F.L.A.R.E. Plan: Emergency Department Asthma Discharge Instructions
Did you know?
- Among adults with asthma, 19% seek care in the emergency department at least once a year.
- For children with asthma in Medicaid: 34% use the emergency department for asthma care, only 15% have a follow-up office visit within 30 days of a visit to the emergency department for their asthma
- For children dying from asthma where the death was considered preventable, they visit the emergency department an average of 2 times in the year prior to death.
- For adults, they visit the emergency department an average of 6 times in the year prior to death.
What is the FLARE Plan?
The FLARE plan is a comprehensive and concise tool to help patients receive discharge instructions based on the NAEPP Guidelines for asthma management.
- Follow up with your doctor
- Learn your medications
- Asthma is a chronic disease
- Respond to warning signs
- Emergency Care
These uniform emergency department discharge instructions may help reduce preventable emergency visits and hospitalizations by saving time, presenting thorough asthma educational messages, and by improving the quality of care and quality of life by providing the asthma patients with a plan of action until they can follow-up with their primary care physician.
What do the instructions include?
The instructions include:
- A simple short-term asthma management plan to be used until the patient sees their primary care provider
- A basic asthma information sheet designed to be a teaching guide at discharge and for supplemental information once home.

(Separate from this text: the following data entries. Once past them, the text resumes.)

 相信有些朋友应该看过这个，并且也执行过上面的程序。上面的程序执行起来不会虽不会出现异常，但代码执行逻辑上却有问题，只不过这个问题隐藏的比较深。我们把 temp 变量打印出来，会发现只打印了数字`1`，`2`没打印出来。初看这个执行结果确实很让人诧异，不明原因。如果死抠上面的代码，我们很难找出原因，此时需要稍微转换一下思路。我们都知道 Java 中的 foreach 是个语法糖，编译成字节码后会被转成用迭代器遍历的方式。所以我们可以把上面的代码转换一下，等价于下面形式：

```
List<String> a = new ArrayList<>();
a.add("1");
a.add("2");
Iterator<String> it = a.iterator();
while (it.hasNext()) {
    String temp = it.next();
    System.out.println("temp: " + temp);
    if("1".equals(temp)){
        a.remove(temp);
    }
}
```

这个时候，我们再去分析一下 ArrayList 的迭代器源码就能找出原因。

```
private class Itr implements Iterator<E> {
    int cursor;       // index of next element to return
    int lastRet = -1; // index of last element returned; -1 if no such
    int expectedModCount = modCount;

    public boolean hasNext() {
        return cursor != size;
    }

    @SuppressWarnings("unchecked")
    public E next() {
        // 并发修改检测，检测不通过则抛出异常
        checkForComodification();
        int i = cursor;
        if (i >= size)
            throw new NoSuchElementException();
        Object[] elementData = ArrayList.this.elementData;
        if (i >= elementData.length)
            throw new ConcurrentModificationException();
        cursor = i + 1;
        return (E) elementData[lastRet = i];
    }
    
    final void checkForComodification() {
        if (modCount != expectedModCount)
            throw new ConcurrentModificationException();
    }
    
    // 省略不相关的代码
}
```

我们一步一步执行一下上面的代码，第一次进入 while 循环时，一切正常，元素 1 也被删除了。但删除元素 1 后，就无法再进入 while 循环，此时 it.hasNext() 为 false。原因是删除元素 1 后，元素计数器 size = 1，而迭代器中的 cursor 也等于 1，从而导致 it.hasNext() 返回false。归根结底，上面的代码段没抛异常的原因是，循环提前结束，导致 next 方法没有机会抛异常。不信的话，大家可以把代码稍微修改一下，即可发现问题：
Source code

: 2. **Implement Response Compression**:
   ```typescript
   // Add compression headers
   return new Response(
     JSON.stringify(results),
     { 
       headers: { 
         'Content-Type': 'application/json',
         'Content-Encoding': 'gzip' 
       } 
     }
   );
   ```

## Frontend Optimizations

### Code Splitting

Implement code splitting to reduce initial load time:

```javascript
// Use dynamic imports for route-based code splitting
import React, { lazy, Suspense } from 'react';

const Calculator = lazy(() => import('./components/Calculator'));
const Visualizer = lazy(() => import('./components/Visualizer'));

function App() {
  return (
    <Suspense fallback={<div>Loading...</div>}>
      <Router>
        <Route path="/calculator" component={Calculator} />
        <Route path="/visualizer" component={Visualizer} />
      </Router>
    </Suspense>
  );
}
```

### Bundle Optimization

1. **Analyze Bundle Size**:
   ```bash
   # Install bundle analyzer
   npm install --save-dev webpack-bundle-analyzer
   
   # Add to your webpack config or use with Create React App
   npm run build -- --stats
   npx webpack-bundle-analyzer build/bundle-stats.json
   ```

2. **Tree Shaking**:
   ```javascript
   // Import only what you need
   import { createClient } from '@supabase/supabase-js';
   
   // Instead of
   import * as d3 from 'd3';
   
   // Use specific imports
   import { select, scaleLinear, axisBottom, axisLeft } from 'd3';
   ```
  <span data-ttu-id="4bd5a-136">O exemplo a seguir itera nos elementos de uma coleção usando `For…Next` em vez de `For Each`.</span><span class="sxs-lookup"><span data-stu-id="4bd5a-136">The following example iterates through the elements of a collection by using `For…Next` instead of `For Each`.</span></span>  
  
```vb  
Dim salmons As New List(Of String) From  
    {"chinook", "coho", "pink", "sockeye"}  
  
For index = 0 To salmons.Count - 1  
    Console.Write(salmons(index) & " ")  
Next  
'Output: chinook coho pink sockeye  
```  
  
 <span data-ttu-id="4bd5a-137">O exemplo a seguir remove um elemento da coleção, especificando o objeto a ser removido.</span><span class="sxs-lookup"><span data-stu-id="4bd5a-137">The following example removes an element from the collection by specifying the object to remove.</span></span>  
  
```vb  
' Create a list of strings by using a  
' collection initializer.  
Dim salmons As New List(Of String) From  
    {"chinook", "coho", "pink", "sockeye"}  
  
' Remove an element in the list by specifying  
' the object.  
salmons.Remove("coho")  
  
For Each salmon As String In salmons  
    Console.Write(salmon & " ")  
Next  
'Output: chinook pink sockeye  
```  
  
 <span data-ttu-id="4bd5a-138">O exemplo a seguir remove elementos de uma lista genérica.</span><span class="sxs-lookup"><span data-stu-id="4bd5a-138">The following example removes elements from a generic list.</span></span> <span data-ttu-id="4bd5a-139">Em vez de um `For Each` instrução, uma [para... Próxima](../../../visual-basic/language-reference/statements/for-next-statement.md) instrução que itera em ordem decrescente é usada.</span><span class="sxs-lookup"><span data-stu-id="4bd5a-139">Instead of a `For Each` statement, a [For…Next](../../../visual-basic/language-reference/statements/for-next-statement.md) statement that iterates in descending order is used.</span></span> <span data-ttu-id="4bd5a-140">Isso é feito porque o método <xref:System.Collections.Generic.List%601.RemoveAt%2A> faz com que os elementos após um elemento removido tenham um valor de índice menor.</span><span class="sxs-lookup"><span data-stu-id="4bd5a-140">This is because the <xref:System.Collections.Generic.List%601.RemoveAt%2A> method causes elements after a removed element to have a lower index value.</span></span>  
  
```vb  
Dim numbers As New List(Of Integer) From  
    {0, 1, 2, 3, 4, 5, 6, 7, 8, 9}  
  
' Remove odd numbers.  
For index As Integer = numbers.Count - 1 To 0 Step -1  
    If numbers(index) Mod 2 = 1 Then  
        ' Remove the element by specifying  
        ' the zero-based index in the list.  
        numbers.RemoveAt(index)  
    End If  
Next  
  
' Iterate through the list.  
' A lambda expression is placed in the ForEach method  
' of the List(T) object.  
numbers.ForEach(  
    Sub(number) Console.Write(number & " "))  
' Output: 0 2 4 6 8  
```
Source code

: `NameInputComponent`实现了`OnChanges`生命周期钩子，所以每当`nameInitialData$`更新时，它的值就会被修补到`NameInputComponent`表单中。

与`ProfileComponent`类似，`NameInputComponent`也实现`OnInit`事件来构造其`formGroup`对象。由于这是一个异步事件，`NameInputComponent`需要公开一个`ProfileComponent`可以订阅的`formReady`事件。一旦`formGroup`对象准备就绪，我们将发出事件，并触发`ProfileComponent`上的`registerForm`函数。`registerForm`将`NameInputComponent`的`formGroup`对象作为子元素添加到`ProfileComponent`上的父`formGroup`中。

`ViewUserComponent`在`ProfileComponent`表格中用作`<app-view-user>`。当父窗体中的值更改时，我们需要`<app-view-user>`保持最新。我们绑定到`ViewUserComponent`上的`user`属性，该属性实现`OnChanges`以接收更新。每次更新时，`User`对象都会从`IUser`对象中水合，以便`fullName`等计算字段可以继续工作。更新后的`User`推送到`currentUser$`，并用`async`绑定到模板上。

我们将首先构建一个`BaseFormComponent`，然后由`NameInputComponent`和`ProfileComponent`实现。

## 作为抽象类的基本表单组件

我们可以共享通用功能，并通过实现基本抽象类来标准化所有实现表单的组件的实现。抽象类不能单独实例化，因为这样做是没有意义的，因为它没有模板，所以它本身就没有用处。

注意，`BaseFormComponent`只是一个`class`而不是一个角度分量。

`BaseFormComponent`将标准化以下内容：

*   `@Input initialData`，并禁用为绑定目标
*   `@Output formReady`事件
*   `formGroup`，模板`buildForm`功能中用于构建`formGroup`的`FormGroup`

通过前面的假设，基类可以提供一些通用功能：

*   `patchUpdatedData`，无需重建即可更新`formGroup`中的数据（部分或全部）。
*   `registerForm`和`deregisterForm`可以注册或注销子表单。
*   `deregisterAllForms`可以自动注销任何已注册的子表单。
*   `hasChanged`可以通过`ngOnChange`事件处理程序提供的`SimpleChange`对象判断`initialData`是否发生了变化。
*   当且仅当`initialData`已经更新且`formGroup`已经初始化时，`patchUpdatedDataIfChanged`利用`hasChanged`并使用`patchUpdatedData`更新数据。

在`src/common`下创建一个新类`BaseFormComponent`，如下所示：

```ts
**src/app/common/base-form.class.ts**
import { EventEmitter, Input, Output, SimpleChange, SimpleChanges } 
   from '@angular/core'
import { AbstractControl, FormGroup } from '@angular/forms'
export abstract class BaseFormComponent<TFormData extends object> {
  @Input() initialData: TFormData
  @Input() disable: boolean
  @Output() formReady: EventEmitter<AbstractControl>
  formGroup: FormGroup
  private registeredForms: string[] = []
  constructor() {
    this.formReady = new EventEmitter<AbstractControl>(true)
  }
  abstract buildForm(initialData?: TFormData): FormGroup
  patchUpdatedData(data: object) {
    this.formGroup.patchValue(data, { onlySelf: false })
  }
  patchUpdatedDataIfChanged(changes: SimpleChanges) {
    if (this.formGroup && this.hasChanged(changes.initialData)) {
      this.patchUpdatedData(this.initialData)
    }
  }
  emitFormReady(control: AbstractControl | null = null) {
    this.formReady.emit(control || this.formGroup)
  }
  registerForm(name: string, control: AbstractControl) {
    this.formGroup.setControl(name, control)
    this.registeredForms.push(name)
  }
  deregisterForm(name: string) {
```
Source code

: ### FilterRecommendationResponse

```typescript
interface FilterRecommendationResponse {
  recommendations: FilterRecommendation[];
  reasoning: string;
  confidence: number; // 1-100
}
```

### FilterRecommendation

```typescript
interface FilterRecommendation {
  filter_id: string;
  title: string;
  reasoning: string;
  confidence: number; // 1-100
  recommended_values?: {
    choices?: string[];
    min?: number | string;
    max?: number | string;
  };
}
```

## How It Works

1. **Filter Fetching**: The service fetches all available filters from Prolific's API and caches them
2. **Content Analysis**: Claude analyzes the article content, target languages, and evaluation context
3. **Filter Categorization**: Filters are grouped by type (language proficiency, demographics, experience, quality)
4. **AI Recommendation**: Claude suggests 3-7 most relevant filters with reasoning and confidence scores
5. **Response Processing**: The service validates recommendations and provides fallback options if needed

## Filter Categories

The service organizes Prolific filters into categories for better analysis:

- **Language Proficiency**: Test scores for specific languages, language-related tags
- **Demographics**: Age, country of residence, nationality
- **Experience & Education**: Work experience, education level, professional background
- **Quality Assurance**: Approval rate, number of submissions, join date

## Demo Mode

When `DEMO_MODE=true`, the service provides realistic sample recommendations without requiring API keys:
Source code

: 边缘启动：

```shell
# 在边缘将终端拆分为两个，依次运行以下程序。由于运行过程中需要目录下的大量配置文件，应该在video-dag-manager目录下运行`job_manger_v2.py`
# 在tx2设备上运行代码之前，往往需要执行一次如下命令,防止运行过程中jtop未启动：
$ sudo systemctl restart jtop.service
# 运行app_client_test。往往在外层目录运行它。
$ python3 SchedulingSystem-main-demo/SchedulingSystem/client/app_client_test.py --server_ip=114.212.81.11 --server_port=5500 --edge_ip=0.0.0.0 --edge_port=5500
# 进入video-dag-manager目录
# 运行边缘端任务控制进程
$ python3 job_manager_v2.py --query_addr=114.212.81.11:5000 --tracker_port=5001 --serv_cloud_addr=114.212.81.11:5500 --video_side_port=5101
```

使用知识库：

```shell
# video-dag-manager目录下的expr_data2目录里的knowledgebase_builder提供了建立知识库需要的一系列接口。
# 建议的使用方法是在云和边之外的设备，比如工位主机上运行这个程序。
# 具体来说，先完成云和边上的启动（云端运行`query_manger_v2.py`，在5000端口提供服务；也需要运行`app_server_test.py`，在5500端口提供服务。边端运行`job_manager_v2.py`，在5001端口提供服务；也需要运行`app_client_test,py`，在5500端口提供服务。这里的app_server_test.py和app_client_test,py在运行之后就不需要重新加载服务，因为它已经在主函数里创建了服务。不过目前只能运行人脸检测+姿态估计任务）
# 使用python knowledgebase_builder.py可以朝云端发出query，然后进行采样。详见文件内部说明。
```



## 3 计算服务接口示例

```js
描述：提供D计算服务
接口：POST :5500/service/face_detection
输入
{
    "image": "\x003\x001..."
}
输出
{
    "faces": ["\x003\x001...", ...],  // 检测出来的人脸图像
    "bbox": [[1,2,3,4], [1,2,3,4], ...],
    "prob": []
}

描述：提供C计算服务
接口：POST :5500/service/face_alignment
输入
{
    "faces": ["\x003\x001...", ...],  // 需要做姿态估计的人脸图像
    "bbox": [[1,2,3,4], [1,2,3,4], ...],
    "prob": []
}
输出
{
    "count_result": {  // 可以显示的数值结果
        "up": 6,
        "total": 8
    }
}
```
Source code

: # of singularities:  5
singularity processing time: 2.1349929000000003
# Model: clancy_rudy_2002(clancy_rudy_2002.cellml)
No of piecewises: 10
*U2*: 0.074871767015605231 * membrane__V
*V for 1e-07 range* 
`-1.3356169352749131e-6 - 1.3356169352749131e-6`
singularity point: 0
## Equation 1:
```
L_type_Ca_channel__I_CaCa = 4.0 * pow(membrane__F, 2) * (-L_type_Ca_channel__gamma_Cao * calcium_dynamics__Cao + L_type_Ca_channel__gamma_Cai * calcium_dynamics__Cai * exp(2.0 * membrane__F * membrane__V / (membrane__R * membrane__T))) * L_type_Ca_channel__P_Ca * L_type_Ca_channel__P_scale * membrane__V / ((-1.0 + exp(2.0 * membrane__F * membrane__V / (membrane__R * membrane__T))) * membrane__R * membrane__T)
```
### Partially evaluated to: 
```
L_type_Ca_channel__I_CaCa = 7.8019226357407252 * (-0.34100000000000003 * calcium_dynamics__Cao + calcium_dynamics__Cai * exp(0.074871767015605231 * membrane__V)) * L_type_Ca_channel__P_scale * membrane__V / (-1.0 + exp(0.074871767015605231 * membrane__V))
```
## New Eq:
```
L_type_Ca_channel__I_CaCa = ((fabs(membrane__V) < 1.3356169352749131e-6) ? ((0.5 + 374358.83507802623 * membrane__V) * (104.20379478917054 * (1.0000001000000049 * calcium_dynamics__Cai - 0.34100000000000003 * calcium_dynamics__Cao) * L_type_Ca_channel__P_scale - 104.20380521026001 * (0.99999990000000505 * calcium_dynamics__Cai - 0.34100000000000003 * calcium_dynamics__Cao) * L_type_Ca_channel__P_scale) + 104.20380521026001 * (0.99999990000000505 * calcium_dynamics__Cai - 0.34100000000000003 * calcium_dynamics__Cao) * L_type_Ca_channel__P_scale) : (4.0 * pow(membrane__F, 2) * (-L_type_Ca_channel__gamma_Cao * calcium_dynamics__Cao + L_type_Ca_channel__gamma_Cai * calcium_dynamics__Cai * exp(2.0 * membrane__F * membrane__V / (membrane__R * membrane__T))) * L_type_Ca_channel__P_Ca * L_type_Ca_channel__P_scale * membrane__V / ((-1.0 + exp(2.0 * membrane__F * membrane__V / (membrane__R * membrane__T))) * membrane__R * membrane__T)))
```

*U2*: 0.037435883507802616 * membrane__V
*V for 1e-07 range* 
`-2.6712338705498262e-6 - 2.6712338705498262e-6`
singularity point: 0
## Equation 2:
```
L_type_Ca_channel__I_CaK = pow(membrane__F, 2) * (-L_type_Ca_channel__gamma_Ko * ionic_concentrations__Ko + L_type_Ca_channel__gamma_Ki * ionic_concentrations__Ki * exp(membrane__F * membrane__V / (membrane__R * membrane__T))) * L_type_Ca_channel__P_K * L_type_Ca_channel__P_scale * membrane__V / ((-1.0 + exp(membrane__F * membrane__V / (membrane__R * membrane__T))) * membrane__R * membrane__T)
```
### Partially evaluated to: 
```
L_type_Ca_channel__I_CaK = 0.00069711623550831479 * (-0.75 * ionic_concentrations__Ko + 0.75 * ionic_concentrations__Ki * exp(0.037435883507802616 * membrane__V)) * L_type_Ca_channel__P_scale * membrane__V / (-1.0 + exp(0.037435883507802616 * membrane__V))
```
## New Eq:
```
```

Both are written at a sixth grade level.
Who is behind the FLARE Plan?
The Asthma Initiative of Michigan (AIM) organized a collaborative group of asthma care experts, representing hospitals, health plans, emergency department physicians, physician assistants, nurses, respiratory therapists, asthma educators, and pulmonologists to design standard emergency department instructions for asthma.
Use of the FLARE plan and the concept of standardized instructions has won support from the Michigan College of Emergency Physicians, the Society of Emergency Medicine Physician Assistants, the Michigan chapter of the American Academy of Pediatrics, and the Michigan Thoracic Society.